▶ _Exercise_
Because the material must match the original, reproduce every line of it exactly.

▶ _Exercise material_
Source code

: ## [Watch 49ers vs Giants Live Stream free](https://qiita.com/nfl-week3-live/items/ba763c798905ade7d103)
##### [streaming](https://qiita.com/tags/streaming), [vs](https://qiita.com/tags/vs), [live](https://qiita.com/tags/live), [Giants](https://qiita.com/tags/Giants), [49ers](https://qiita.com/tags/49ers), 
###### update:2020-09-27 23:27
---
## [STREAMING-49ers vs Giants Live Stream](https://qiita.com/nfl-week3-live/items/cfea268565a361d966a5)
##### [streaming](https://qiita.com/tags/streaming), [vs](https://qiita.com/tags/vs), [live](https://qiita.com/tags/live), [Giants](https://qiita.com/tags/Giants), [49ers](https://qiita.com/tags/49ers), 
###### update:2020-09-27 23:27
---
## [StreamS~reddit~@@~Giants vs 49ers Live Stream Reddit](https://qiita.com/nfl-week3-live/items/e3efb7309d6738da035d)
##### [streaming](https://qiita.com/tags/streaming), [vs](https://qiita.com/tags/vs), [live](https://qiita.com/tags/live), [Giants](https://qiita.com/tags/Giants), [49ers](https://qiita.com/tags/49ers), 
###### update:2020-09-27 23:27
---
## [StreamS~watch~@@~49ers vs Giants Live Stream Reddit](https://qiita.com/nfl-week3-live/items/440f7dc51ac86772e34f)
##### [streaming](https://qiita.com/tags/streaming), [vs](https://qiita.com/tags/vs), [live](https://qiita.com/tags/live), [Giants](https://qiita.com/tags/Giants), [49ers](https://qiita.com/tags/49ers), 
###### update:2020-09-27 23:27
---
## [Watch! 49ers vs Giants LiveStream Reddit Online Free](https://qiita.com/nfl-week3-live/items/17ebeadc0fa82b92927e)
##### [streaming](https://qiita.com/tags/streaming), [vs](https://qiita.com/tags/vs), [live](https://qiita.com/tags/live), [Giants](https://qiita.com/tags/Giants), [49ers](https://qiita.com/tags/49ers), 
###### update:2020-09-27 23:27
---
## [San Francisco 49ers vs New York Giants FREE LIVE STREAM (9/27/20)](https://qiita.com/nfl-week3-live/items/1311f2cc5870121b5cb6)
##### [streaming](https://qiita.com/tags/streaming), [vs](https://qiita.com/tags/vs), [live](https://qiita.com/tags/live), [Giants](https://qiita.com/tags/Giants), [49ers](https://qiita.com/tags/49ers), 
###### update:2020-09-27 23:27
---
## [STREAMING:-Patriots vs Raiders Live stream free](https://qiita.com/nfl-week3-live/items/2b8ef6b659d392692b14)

▶ _Task answer_
Source code

: ## [Watch 49ers vs Giants Live Stream free](https://qiita.com/nfl-week3-live/items/ba763c798905ade7d103)
##### [streaming](https://qiita.com/tags/streaming), [vs](https://qiita.com/tags/vs), [live](https://qiita.com/tags/live), [Giants](https://qiita.com/tags/Giants), [49ers](https://qiita.com/tags/49ers), 
###### update:2020-09-27 23:27
---
## [STREAMING-49ers vs Giants Live Stream](https://qiita.com/nfl-week3-live/items/cfea268565a361d966a5)
##### [streaming](https://qiita.com/tags/streaming), [vs](https://qiita.com/tags/vs), [live](https://qiita.com/tags/live), [Giants](https://qiita.com/tags/Giants), [49ers](https://qiita.com/tags/49ers), 
###### update:2020-09-27 23:27
---
## [StreamS~reddit~@@~Giants vs 49ers Live Stream Reddit](https://qiita.com/nfl-week3-live/items/e3efb7309d6738da035d)
##### [streaming](https://qiita.com/tags/streaming), [vs](https://qiita.com/tags/vs), [live](https://qiita.com/tags/live), [Giants](https://qiita.com/tags/Giants), [49ers](https://qiita.com/tags/49ers), 
###### update:2020-09-27 23:27
---
## [StreamS~watch~@@~49ers vs Giants Live Stream Reddit](https://qiita.com/nfl-week3-live/items/440f7dc51ac86772e34f)
##### [streaming](https://qiita.com/tags/streaming), [vs](https://qiita.com/tags/vs), [live](https://qiita.com/tags/live), [Giants](https://qiita.com/tags/Giants), [49ers](https://qiita.com/tags/49ers), 
###### update:2020-09-27 23:27
---
## [Watch! 49ers vs Giants LiveStream Reddit Online Free](https://qiita.com/nfl-week3-live/items/17ebeadc0fa82b92927e)
##### [streaming](https://qiita.com/tags/streaming), [vs](https://qiita.com/tags/vs), [live](https://qiita.com/tags/live), [Giants](https://qiita.com/tags/Giants), [49ers](https://qiita.com/tags/49ers), 
###### update:2020-09-27 23:27
---
## [San Francisco 49ers vs New York Giants FREE LIVE STREAM (9/27/20)](https://qiita.com/nfl-week3-live/items/1311f2cc5870121b5cb6)
##### [streaming](https://qiita.com/tags/streaming), [vs](https://qiita.com/tags/vs), [live](https://qiita.com/tags/live), [Giants](https://qiita.com/tags/Giants), [49ers](https://qiita.com/tags/49ers), 
###### update:2020-09-27 23:27
---
## [STREAMING:-Patriots vs Raiders Live stream free](https://qiita.com/nfl-week3-live/items/2b8ef6b659d392692b14)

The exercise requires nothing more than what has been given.